Propensity score is Logistic:
$$ P(D = 1|X, U) = \frac{exp(X\theta + \gamma U)}{1 + exp(X\theta + \gamma U)} $$$\gamma$ indicates strength of relationship between $U$ and $D|X$.
Y is conditionally normal $$ Y | X, U \sim \mathcal{N}(\alpha D + X\beta + \delta U , \sigma^2) $$
$\delta$ indicates strength of relationship between $U$ and $Y|X$.
MLE setup
Construct grid of $(\gamma, \delta)$ and calculate the MLE for $\hat{\alpha}(\gamma, \delta)$ by maximising $\mathcal{l}(\alpha, \beta, \theta, \gamma, \delta)$ over $(\gamma, \delta)$.
Use 2 partial $R^2$s:
$R^2_{Y, par} (\delta)$: Residual variation in outcome explained by $U$ (after partialling out $X$).

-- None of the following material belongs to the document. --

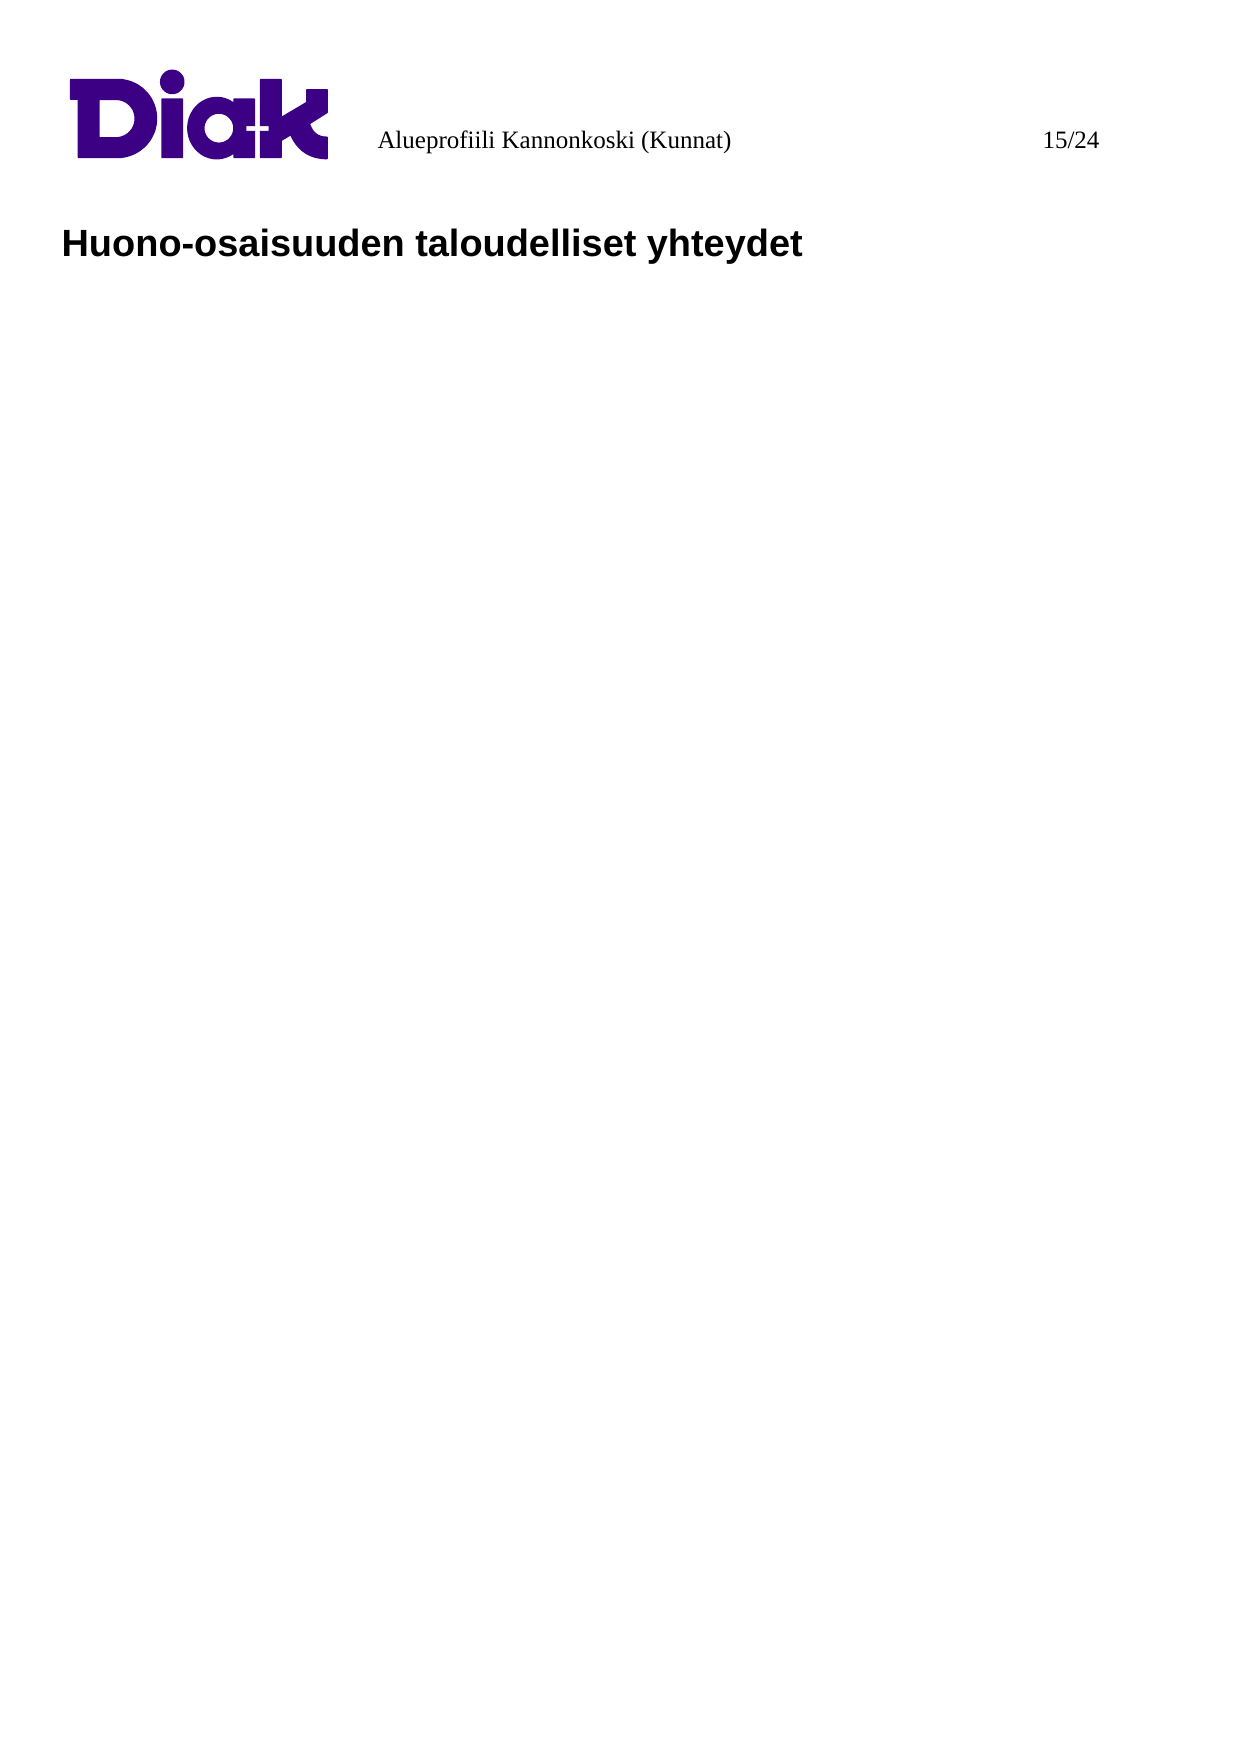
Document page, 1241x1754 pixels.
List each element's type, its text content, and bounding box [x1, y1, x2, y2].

subtitle Huono-osaisuuden taloudelliset yhteydet [61, 221, 1179, 265]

$R^2_{D, par} (\gamma)$: Residual variation in treatment assignment explained by $U$ (after partialling out $X$).
Draw threshold contours, should expect most covariates to be clustered around origin.

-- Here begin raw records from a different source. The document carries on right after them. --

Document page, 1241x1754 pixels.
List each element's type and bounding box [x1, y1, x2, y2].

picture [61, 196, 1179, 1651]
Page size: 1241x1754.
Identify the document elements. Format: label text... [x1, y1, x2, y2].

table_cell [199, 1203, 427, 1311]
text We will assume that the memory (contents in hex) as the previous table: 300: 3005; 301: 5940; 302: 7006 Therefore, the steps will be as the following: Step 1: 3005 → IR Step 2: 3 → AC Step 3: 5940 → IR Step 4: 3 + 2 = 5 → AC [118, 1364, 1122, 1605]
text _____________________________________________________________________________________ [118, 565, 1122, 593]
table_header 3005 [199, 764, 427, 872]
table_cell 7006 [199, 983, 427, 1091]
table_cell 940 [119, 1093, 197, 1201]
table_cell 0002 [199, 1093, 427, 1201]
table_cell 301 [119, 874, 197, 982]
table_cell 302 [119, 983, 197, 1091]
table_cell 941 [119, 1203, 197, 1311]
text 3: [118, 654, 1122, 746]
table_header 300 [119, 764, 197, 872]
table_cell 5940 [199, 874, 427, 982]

Tuning parameter $\Gamma \geq 1$ that measures departure from zero hidden bias.
For any two observations $i$ and $j$ with identical covariate values $X_i = X_j$, under unconfoundedness, probability of assignment into treatment should be identical $\pi(X_i) = \pi(X_j)$
Treatment assignment probability may differ due to unobserved binary confounder $U$. We can bound this by the ratio:
$$ \frac{1}{\Gamma} \leq \frac{e_i (1-e_j)}{(1-e_i) e_j} \leq \Gamma $$$\gamma = 1 \implies $ No bias. $\Gamma =2 \implies$ $i$ is twice as likely to be treated than $j$ despite identical $x$.

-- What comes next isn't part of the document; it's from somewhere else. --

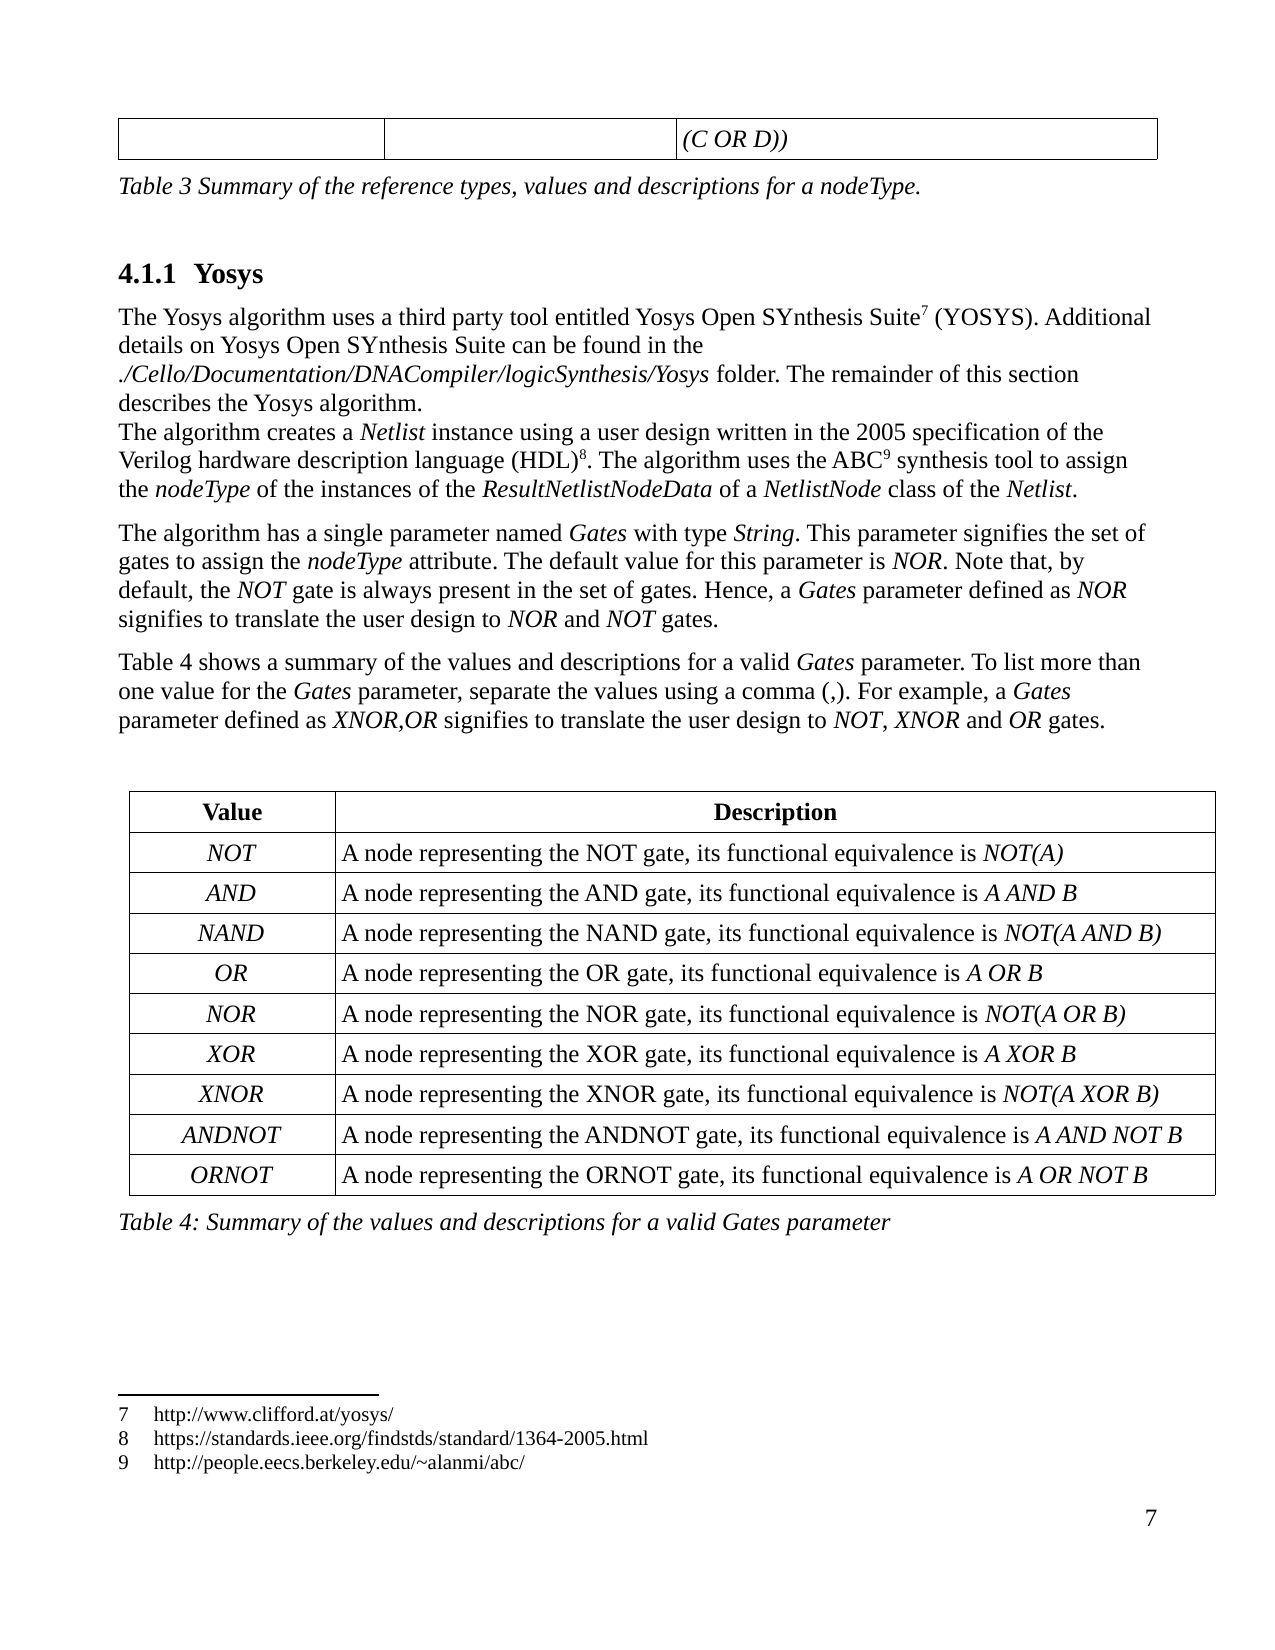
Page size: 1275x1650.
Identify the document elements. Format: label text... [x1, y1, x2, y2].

How much does treatment effect move when controls are added?
Estimate model with and without controls:
$Y_i = \alpha^F D_i + X \beta + \epsilon$
$Y_i = \alpha^R D_i + \epsilon$
AET ratio:
$$ \rho = \frac{\hat{\alpha}^F}{\hat{\alpha}^R - \hat{\alpha}^F} $$Want $\rho$ to be as big as possible (i.e. $\hat{\alpha}^R - \hat{\alpha}^F} \to 0$ under unconfoundedness).